### Problem statement
What is needed is an exact copy of the line that contains "Calculateur de" and of all later lines to the end of the records below, with no other lines.

### Exercise materials
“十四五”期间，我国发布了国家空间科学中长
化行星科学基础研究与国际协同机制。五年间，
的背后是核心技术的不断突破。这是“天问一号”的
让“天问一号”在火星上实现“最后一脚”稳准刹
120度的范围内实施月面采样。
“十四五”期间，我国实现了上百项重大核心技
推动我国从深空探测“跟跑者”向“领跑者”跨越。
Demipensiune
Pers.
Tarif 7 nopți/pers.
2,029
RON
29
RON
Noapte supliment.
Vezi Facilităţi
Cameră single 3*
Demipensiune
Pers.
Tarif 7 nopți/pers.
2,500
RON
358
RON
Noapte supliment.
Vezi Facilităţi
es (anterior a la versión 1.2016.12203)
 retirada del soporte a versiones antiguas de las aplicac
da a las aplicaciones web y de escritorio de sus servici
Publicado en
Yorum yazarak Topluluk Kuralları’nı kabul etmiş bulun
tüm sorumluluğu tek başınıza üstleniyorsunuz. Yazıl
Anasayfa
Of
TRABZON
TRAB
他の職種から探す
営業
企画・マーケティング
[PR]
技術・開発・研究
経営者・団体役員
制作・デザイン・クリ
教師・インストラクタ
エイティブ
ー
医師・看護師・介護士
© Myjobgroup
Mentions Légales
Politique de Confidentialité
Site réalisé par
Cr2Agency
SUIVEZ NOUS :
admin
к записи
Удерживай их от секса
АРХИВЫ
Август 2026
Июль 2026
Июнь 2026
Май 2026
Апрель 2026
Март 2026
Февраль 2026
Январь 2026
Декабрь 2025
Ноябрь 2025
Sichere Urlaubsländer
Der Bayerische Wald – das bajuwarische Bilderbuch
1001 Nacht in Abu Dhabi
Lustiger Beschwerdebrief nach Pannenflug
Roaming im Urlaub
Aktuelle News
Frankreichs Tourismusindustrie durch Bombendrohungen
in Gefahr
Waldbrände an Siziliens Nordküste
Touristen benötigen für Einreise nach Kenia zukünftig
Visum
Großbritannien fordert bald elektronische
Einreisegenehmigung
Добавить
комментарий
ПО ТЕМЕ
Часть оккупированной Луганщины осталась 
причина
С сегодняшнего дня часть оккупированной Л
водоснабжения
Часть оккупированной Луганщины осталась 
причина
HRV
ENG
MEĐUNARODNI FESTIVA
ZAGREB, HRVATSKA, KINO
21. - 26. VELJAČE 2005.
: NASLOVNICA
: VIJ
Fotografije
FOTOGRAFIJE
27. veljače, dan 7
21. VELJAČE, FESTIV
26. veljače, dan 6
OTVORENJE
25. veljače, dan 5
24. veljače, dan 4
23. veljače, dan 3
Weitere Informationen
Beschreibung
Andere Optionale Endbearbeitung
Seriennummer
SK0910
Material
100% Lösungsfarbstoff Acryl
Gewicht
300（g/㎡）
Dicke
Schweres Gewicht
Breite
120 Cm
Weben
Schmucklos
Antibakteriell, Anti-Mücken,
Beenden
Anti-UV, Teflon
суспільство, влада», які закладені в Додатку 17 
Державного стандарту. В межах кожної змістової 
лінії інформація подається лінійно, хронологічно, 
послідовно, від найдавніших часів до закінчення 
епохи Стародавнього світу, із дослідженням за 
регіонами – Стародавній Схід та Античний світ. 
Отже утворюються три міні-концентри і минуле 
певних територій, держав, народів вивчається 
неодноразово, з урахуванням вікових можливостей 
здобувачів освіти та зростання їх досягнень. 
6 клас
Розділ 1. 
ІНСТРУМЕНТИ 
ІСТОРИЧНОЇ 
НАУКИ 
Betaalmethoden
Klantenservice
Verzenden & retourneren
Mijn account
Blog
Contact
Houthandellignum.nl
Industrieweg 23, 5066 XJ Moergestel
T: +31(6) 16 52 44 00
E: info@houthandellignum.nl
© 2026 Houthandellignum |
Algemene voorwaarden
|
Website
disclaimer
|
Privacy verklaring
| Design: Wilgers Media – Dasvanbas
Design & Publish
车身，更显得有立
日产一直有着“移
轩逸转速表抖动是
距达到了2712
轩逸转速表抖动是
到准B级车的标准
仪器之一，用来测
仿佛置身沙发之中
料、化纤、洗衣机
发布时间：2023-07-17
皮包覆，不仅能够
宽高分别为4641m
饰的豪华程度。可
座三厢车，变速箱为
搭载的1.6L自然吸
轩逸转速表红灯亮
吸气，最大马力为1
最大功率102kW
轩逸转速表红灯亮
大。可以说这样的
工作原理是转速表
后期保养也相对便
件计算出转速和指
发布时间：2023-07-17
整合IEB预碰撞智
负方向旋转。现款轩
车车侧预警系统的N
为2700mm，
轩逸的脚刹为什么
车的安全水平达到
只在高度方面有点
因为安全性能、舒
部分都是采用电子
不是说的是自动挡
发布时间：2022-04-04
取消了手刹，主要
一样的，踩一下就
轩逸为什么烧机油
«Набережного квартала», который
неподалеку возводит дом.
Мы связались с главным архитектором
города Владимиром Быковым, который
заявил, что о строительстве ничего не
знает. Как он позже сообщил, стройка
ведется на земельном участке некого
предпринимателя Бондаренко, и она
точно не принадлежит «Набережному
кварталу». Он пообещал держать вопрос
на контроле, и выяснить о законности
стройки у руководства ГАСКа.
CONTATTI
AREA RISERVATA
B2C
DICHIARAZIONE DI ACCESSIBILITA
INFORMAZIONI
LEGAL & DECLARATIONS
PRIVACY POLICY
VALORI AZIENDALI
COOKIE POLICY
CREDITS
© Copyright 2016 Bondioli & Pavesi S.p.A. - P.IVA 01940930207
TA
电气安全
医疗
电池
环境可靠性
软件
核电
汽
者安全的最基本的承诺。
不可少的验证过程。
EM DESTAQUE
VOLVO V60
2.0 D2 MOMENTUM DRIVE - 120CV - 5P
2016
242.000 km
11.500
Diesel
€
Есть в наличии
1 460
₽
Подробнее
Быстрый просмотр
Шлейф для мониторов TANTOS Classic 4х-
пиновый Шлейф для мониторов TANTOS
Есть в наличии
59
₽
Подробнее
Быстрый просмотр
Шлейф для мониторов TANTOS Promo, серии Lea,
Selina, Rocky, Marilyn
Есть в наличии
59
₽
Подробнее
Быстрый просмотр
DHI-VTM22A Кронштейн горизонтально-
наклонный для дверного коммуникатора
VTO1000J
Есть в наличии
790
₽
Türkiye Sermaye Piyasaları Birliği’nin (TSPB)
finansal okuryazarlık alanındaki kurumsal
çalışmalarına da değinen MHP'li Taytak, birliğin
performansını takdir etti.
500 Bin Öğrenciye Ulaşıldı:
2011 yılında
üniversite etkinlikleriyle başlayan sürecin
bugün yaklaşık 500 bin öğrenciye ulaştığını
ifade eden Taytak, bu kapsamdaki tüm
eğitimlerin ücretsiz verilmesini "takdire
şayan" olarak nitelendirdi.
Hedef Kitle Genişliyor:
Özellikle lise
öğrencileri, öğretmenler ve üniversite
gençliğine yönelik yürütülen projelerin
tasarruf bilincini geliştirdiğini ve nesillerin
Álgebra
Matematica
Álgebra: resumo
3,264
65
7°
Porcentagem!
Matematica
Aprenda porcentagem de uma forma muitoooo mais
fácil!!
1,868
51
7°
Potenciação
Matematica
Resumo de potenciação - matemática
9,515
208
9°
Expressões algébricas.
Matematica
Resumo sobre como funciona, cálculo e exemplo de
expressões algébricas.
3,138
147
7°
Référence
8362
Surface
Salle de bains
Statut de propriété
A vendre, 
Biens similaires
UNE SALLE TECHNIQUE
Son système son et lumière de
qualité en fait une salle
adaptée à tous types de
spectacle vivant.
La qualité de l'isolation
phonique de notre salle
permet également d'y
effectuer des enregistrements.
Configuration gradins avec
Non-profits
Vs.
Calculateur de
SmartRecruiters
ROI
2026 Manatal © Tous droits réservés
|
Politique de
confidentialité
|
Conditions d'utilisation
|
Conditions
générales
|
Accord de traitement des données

### Task result
Calculateur de
SmartRecruiters
ROI
2026 Manatal © Tous droits réservés
|
Politique de
confidentialité
|
Conditions d'utilisation
|
Conditions
générales
|
Accord de traitement des données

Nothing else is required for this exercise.